Não conheci a Escola de Artes Visuais na época do Gerchman, mas me
parece muito coerente com o momento e como imagino que deveria
ser uma escola de arte. A ideia de uma escola como um lugar onde se
formam artistas é um equívoco. Acho que seu papel deveria ser o de
fornecer conhecimento técnico e informação. O Parque Lage sempre
me pareceu mais um centro de encontro e discussão do que uma escola
propriamente dita. Minha experiência lá foi sobretudo de convivência. Entrei na época em que Rubem Breitman era o diretor. Frequentei
como aluno por muito pouco tempo, mas foi onde encontrei amigos
com quem logo em seguida montei meu primeiro ateliê. Comecei a dar
aula também no final dos anos 80 e era completamente despreparado
para isso. Mas foi nesse momento que talvez aprendi mais.

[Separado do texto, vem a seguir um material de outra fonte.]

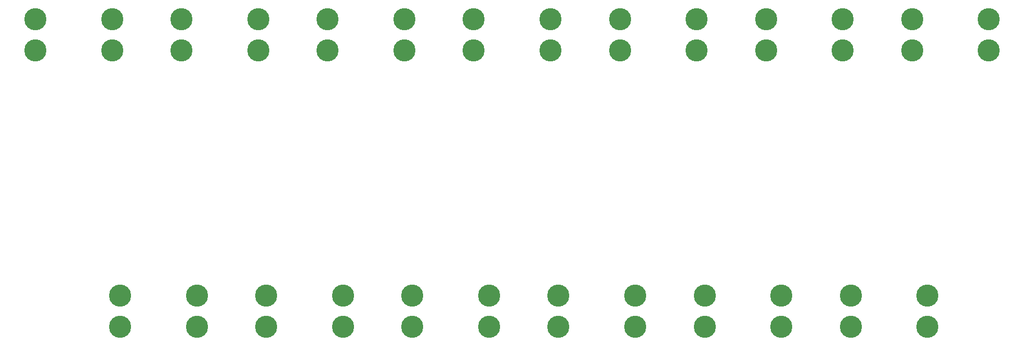
<source format=gts>
G04 Layer: TopSolderMaskLayer*
G04 EasyEDA v6.5.22, 2024-08-28 16:03:03*
G04 922126ed66404cc7a2e17ea7cb8ccf87,fc1e3732016e4acc899c86b879ae2791,10*
G04 Gerber Generator version 0.2*
G04 Scale: 100 percent, Rotated: No, Reflected: No *
G04 Dimensions in millimeters *
G04 leading zeros omitted , absolute positions ,4 integer and 5 decimal *
%FSLAX45Y45*%
%MOMM*%

%ADD10C,3.6016*%

%LPD*%
D10*
G01*
X4425035Y5145963D03*
G01*
X3174847Y5145963D03*
G01*
X4425035Y5653963D03*
G01*
X3174847Y5653963D03*
G01*
X2045055Y5145963D03*
G01*
X794867Y5145963D03*
G01*
X2045055Y5653963D03*
G01*
X794867Y5653963D03*
G01*
X15325191Y646099D03*
G01*
X14075003Y646099D03*
G01*
X15325191Y1154099D03*
G01*
X14075003Y1154099D03*
G01*
X12944957Y646099D03*
G01*
X11694769Y646099D03*
G01*
X12944957Y1154099D03*
G01*
X11694769Y1154099D03*
G01*
X10564977Y646099D03*
G01*
X9314789Y646099D03*
G01*
X10564977Y1154099D03*
G01*
X9314789Y1154099D03*
G01*
X8184997Y646099D03*
G01*
X6934809Y646099D03*
G01*
X8184997Y1154099D03*
G01*
X6934809Y1154099D03*
G01*
X5805017Y646099D03*
G01*
X4554829Y646099D03*
G01*
X5805017Y1154099D03*
G01*
X4554829Y1154099D03*
G01*
X3425037Y646099D03*
G01*
X2174849Y646099D03*
G01*
X3425037Y1154099D03*
G01*
X2174849Y1154099D03*
G01*
X15075001Y5653963D03*
G01*
X16325189Y5653963D03*
G01*
X15075001Y5145963D03*
G01*
X16325189Y5145963D03*
G01*
X12694767Y5653963D03*
G01*
X13944955Y5653963D03*
G01*
X12694767Y5145963D03*
G01*
X13944955Y5145963D03*
G01*
X10314787Y5653963D03*
G01*
X11564975Y5653963D03*
G01*
X10314787Y5145963D03*
G01*
X11564975Y5145963D03*
G01*
X5554827Y5653963D03*
G01*
X6805015Y5653963D03*
G01*
X5554827Y5145963D03*
G01*
X6805015Y5145963D03*
G01*
X7934807Y5653963D03*
G01*
X9184995Y5653963D03*
G01*
X7934807Y5145963D03*
G01*
X9184995Y5145963D03*
M02*

</source>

— Você é um artista que usa muito a lata de lixo do ateliê ou é daqueles que
gosta de guardar as tentativas não concluídas para eventuais futuros
desdobramentos? O que fica mais cheio no seu ateliê: o lixo ou o arquivo?
É verdade que acumulo coisas no ateliê e levo um tempo para saber
o que fazer com elas. É um período de convivência para estabelecer
algum tipo de relevância no uso desses materiais ou mesmo jogá–los
fora. A relação do que estou representando com o material usado está
numa área de sombra da qual não tenho domínio pleno. Tem que haver
uma falta de controle, um certo desconhecimento, para a coisa acontecer. Desde o começo, a ideia do sudário me interessou como uma
metáfora para a pintura. Agora estou usando livros de arte, sobras de
catálogos e convites de exposições. Nesses materiais, ao contrário das
impressões, acontece um apagamento da informação que estava lá.